Despite Trump telling reporters this week he would debate Harris more than once, campaign communications director Steven Cheung circulated a statement underscoring that “it would be inappropriate to schedule things with Harris because Democrats very well could still change their minds.”

Harris creates “a serious problem” for Republicans because they spent “millions” of dollars “saying how bad it is to have an old president and now their candidate is the old guy in the race running against a younger and quite vibrant woman,” according to Darrell West, Brookings Institution former Governance Studies vice president and director.

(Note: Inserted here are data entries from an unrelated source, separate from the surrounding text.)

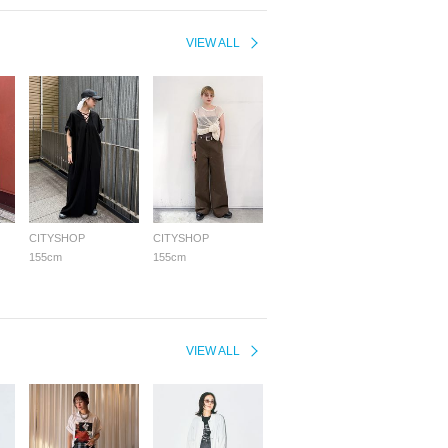
VIEW ALL
CITYSHOP
CITYSHOP
155cm
155cm
VIEW ALL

“Trump still is figuring out how to attack Harris and don’t have a consistent message the way they did against Biden,” West told the Washington Examiner. “Harris already has risen several percentage points in national polls and the campaign is dead even between her and Trump. Democrats are united and have raised $130 million in just a few days. She is well positioned to do well in the November election.”

Early polls should be regarded carefully because they capture a Harris honeymoon and Trump’s post-assassination increased popularity. But as strategists wait for more information, Trump has been trying out monikers, such as “Lyin’ Kamala” to “Laughin’ Kamala,” for reactions during his most recent rallies in Michigan and North Carolina, calling her ”crazy” and a “radical left lunatic” as he criticizes her immigration and prosecutorial record in an effort to make the election about the border, crime, and the economy. The Trump campaign has expressed confidence concerning its ability to define Harris.

In response, Harris, who is not as well known as Trump or Biden, has been trying to leverage at least that prosecutorial experience by attempting to frame the election, not as a referendum on the Biden administration but as a choice between a prosecutor and a felon, the future and the past, and freedom and chaos.

When asked to predict what the next 100 days could hold, aside from Harris’s own vice presidential selection and the Democratic National Convention, Reagan biographer Craig Shirley speculated that the 2024 election would be about by how “tectonic plates are shifting for the two parties,” arguing, “If the Republicans run an issue campaign, they will clean up.”

“The GOP is becoming more populist, more commonsense conservative, more antiestablishment, more economic conservative,” Shirley told the Washington Examiner. “The Democrats are the elites. They favor the coastal elites, the big cities; the rule of law does not interest them.”

Trump campaign press secretary Karoline Leavitt added, “Team Trump has never been more confident that the American people will re-elect President Donald J. Trump on Nov. 5.”

CLICK HERE TO READ MORE FROM THE WASHINGTON EXAMINER

The Harris campaign will mark 100 days until the election this weekend with a weekend of action, including deploying more than 100,000 volunteers for upward of 2,300 battleground events.

“With a popular message, a strong record, multiple pathways to 270 electoral votes, and unprecedented funding and enthusiasm on her side, the vice president is in a strong position to take on Donald Trump and win in 100 days,” the campaign wrote in a statement.